Eski Diyanet İşleri Başkanı Mehmet Görmez'den bomba eleştiri : Güç ve iktidar sahibi olmak...
Abone olSiyasetin dinileşmesi konusunda eleştirilerde bulunan Diyanet İşleri Eski Başkanı Mehmet Görmez, "Güç ve iktidar sahibi olmak, bizatihi ümmeti inşa etmenin önüne geçti." dedi. Kutuplaşmaya dikkat çeken Görmez, "Acemi itfaiyeci" benzetmesinde bulundu.
Eski Diyanet İşleri Başkanı Mehmet Görmez, “Şu anda ahlakî
üstünlük noktasında sorunlar yaşıyoruz” değerlendirmesi
yaptı. Açıkdeniz isimli dergiye değerlendirmelerde bulunan
Görmez'in açıklamalarından öne çıkanlar şöyle:
Dijitalleşmeyle birlikte davetin dilinde ve üslubunda bizatihi dijital dünyanın kavramları egemen olmaya başladı: imaj, reklam ve propaganda. Ancak imaj, reklam ve propaganda irşad, davet ve tebliğin aracı olarak kullanılamaz.
Biz şu bedenin sünnetlerini çok seviyoruz da, kalbin sünnetlerini, dilin, aklın, ruhun sünnetlerini ihmal ediyoruz. Öyle olduğu için de, kullandığımız din dilini bir türlü rahmetle buluşturamıyoruz.

[Nesne konumlandırma verileri]
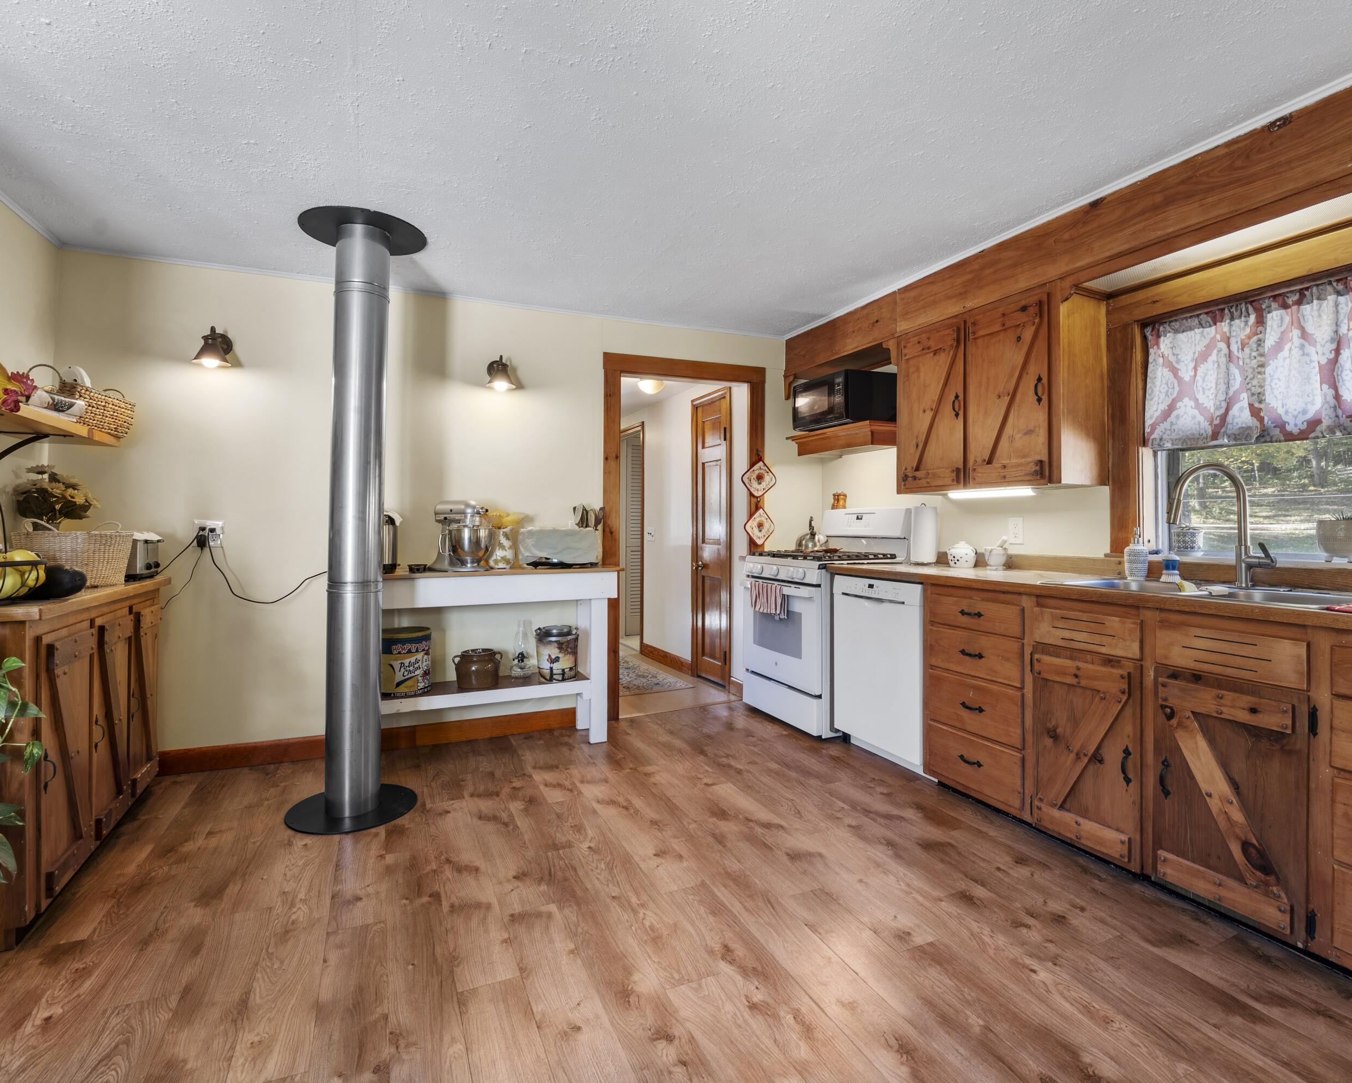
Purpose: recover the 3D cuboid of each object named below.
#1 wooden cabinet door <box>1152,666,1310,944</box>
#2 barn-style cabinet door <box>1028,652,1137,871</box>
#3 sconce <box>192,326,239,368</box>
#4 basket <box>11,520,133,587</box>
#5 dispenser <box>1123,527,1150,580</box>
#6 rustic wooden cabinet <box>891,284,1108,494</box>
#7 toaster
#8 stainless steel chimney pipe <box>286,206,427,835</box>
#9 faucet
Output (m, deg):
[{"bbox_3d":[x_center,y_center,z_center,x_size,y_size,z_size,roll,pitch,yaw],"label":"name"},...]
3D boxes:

---

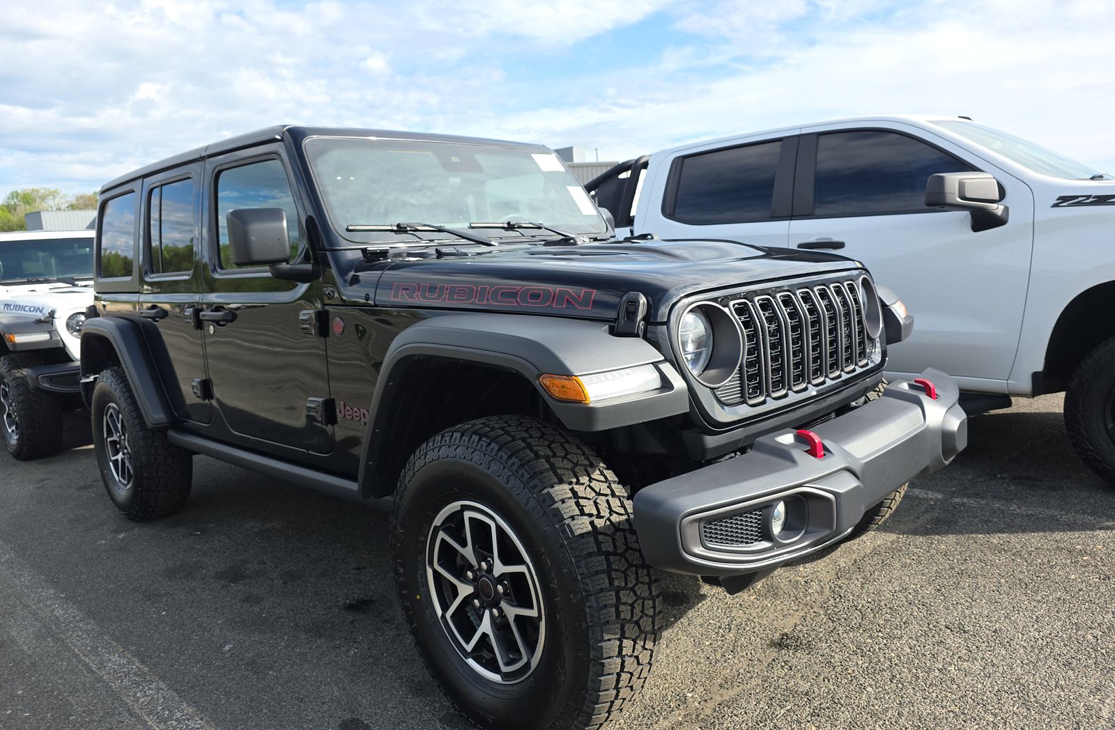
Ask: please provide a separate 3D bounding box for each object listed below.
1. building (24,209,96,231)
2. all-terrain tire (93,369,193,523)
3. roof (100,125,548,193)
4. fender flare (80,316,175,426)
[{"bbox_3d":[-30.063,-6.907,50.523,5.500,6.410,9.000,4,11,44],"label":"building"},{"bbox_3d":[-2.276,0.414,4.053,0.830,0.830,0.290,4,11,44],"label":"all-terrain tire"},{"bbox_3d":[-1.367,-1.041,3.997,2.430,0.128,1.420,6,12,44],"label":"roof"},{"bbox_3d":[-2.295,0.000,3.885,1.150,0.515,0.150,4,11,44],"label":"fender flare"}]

§ Etkinlik listesi:
(A) Okuma metnine göre Mehmet Görmez, dijitalleşmeyle birlikte davetin dilinde ve üslubunda hangi kavramların egemen olmaya başladığını söylüyor?
(B) Okuma metnine göre aşağıdaki ifadelerin her biri doğru mu? Her biri için evet ya da hayır yazın ve kararı belirleyen sözleri metinden aynen alıntılayın.
(i) Görmez, imaj, reklam ve propagandanın irşad aracı olarak kullanılabileceğini söylüyor.
(ii) Görmez, değerlendirmelerini Açıkdeniz isimli bir dergiye yapmıştır.
(iii) Görmez, kalbin sünnetlerinin ihmal edildiğini belirtiyor.

§ Cevap anahtarı:
(A) İmaj, reklam ve propaganda.

(B)
(i) Hayır: "Ancak imaj, reklam ve propaganda irşad, davet ve tebliğin aracı olarak kullanılamaz."
(ii) Evet: "Açıkdeniz isimli dergiye değerlendirmelerde bulunan"
(iii) Evet: "kalbin sünnetlerini, dilin, aklın, ruhun sünnetlerini ihmal ediyoruz"